● **Assigned task**:
The answer must consist of every line from the entries below that contains the word "default".
*** Data for the task Section Begins ***
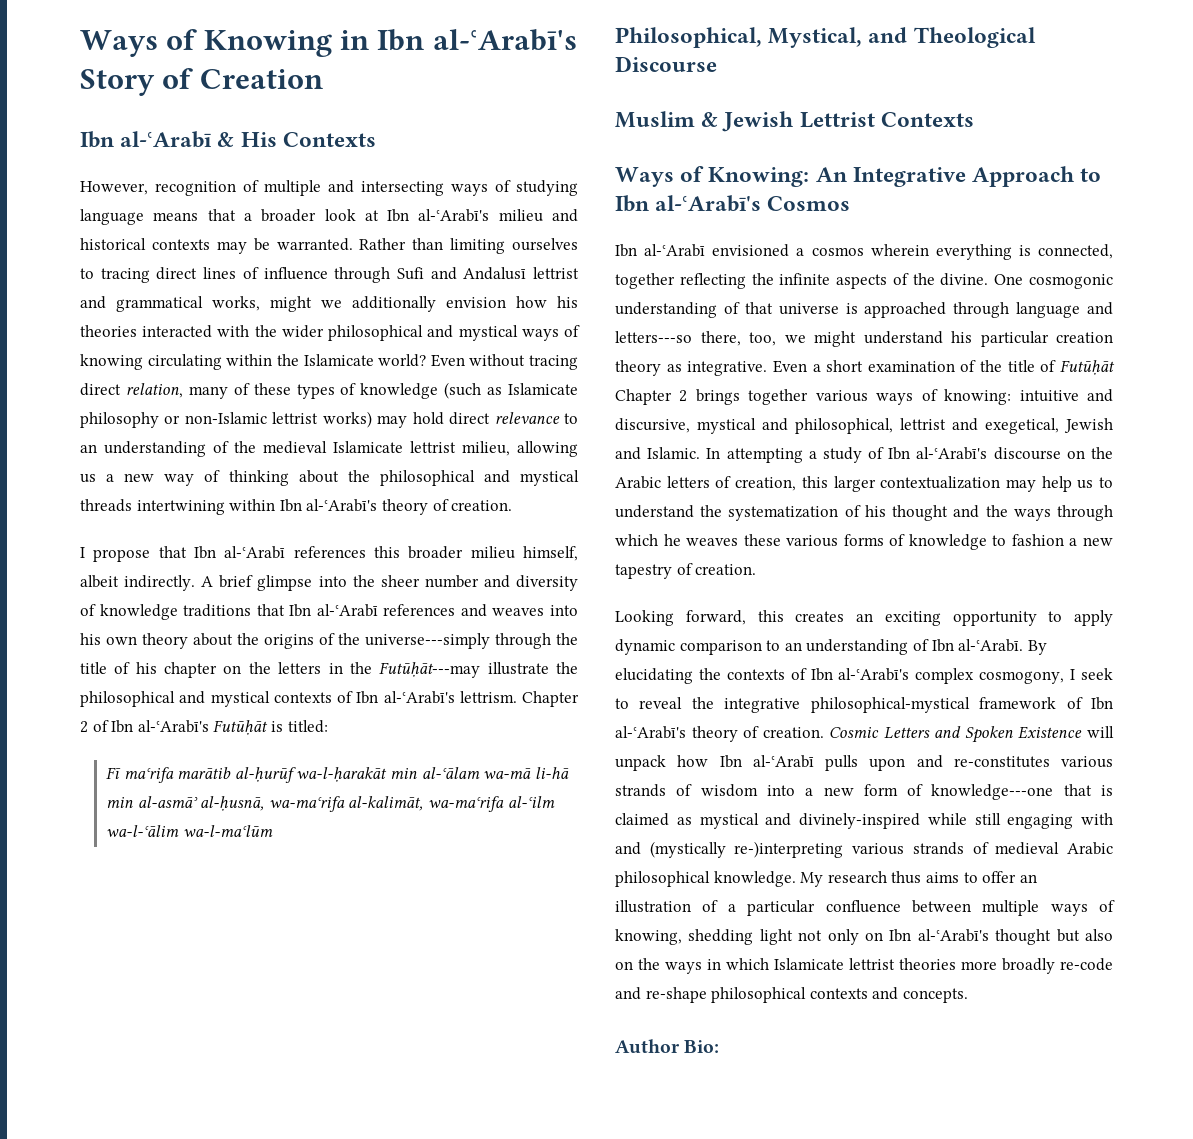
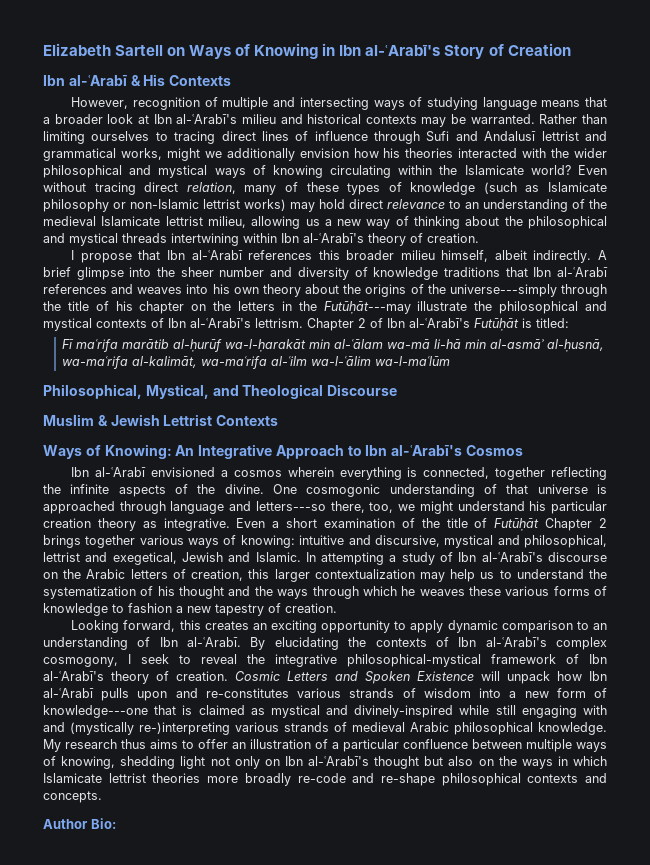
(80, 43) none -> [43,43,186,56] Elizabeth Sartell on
*** Data for the task Section Ends ***
*** Data for the task Section Begins ***
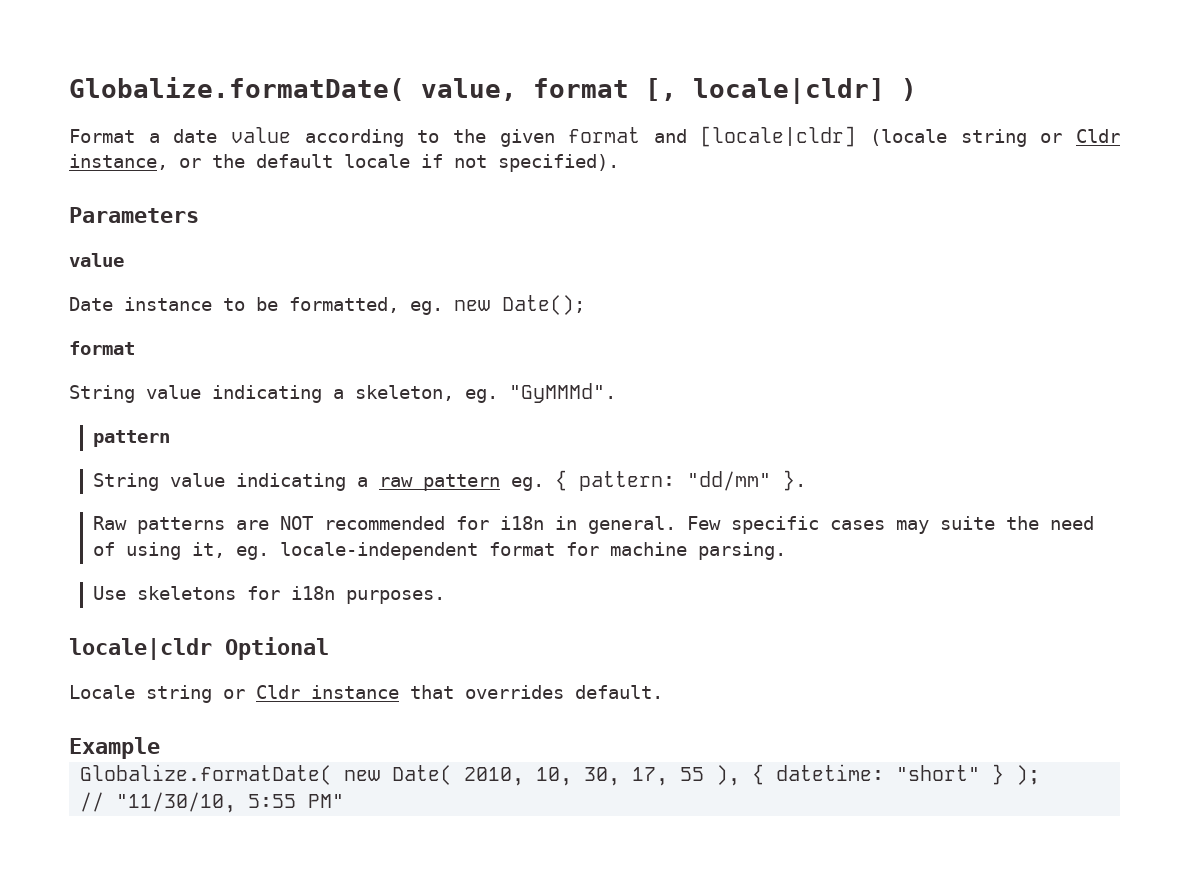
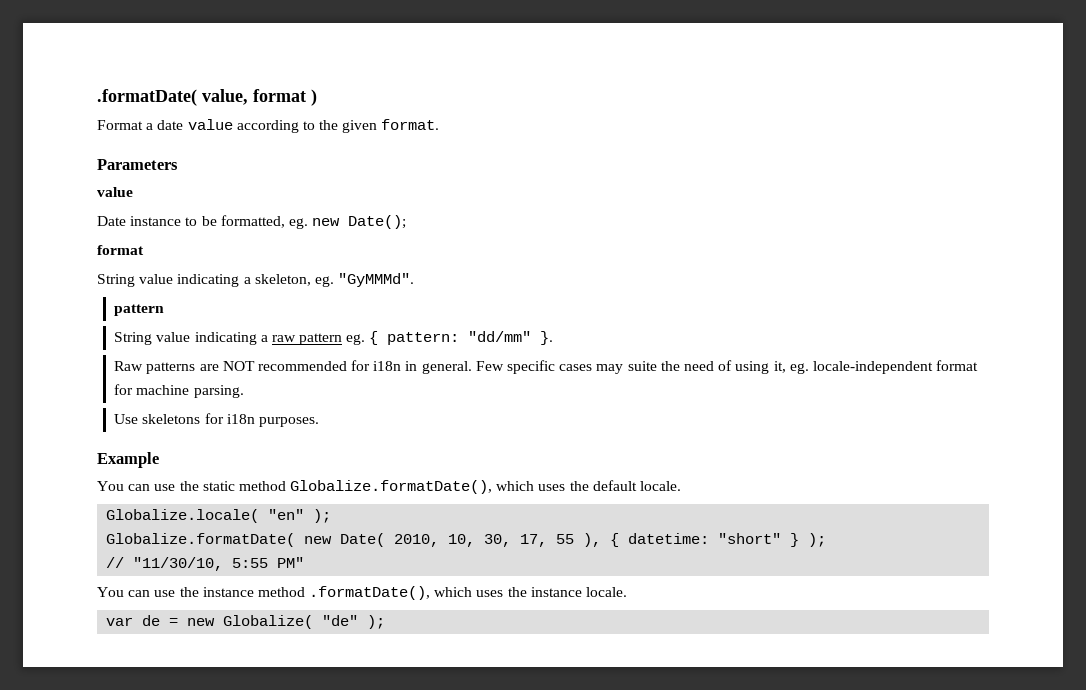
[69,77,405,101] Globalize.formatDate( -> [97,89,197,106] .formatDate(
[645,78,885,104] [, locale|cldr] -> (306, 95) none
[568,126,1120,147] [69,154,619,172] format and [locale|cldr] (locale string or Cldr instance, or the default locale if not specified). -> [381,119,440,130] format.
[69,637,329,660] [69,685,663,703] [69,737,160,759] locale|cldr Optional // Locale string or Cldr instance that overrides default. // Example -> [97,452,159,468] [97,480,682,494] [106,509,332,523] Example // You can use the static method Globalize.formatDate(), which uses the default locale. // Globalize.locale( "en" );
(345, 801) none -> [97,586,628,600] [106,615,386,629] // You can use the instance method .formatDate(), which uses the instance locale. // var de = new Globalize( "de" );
*** Data for the task Section Ends ***
● **Output**:
[568,126,1120,147] [69,154,619,172] format and [locale|cldr] (locale string or Cldr instance, or the default locale if not specified). -> [381,119,440,130] format.
[69,637,329,660] [69,685,663,703] [69,737,160,759] locale|cldr Optional // Locale string or Cldr instance that overrides default. // Example -> [97,452,159,468] [97,480,682,494] [106,509,332,523] Example // You can use the static method Globalize.formatDate(), which uses the default locale. // Globalize.locale( "en" );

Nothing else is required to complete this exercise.